"Your best bet is to move on. Who wants a guy who plays games?"A friend said that to me about Mr. Ding-a-Ling. He was away immediately following our first date. That plus a, you know, small natural disaster, has left our second date in the to be determined category. I truly didn't want to bother him while he was on vacation, figuring I wouldn't want to be bothered, so why would I do that to him? Not only that, but if I didn't hear back from him, I'd be left wondering if he was ignoring me, or just too involved in his trip to respond.
Best to wait - and we all know how I'm so good at waiting...

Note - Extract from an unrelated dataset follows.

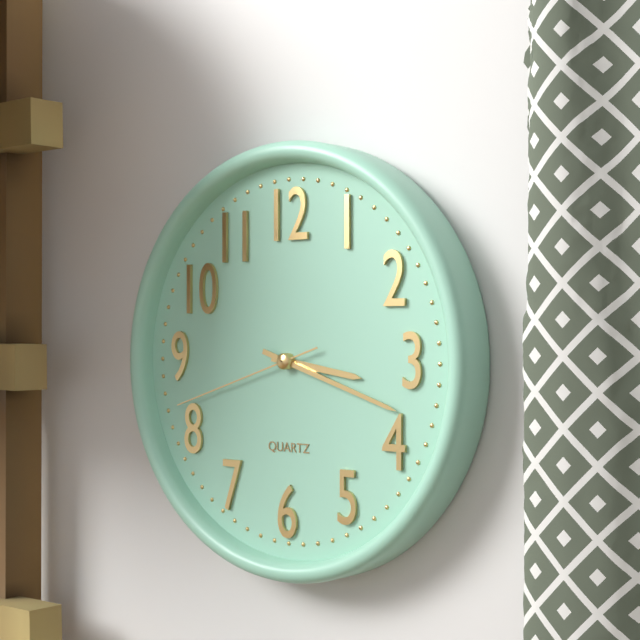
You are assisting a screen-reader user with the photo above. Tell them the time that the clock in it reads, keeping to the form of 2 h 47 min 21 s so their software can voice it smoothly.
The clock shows 3 h 18 min 42 s
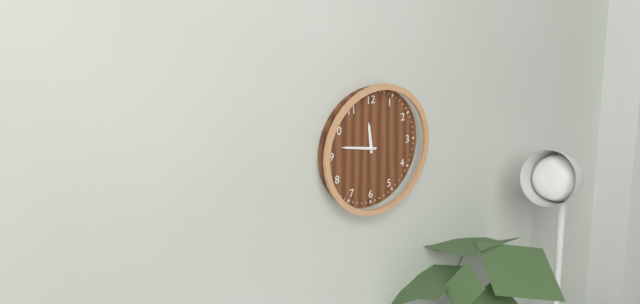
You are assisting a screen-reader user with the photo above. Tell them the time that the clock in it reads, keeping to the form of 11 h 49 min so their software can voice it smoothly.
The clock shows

The conversation got me thinking about the phrase "playing games." We throw it around a lot when it comes to dating and relationships - usually to describe actions we don't like. He didn't text her back? He's playing games. She let his call go to voice mail? That's her game. He waited three days before calling? Classic dating game.
But when we do something....somehow it's not a game. Case in point...I wasn't texting him while he was on vacation, even though I was hoping to hear from him. Some might call that a game. But I had a reason, which I just explained. The truth is, I didn't want to be left hanging, and I knew there was a pretty good chance I would be. But, I also sincerely didn't want to bother the guy while he was away. That's not a game - it's courtesy.
A perfect example of having a legitimate reason for doing something that could be considered a game.
I know someone who has dated a guy who says he truly, honestly loves her...and then disappears for several days. When he reappears, there's always a "reason" for his absence. Does she like what he's doing? I don't think so. Does it mean he's playing games? I don't think that's the case, either. I think the guy truly has too much stuff going on, and he's the type who can only manage what's right in front of him. His priorities are different than hers, and he doesn't handle communication the same way.
That doesn't mean he's not sincere, or a player. It means they don't agree. That might make them incompatible as a couple...but it doesn't make him a jerk, and it doesn't mean he's playing games.
I'm not saying my friend is wrong about Mr. Ding-a-Ling. In fact, I even said to her, "You're probably right."
I'm also not suggesting he isn't playing games. Truthfully, I don't know the guy well enough to be sure.
What I am saying is that if I want to be successful at this whole communication, better, stronger, healthier relationships thing - I should probably not label every action I don't like as a "game." I should stop leaping to conclusions and assuming the worst. If I want to know something - I should probably just ask. I should continue treating people the way I think they want to be treated, and letting them know (within reason) what I am thinking.
Behaving any other way is just a game.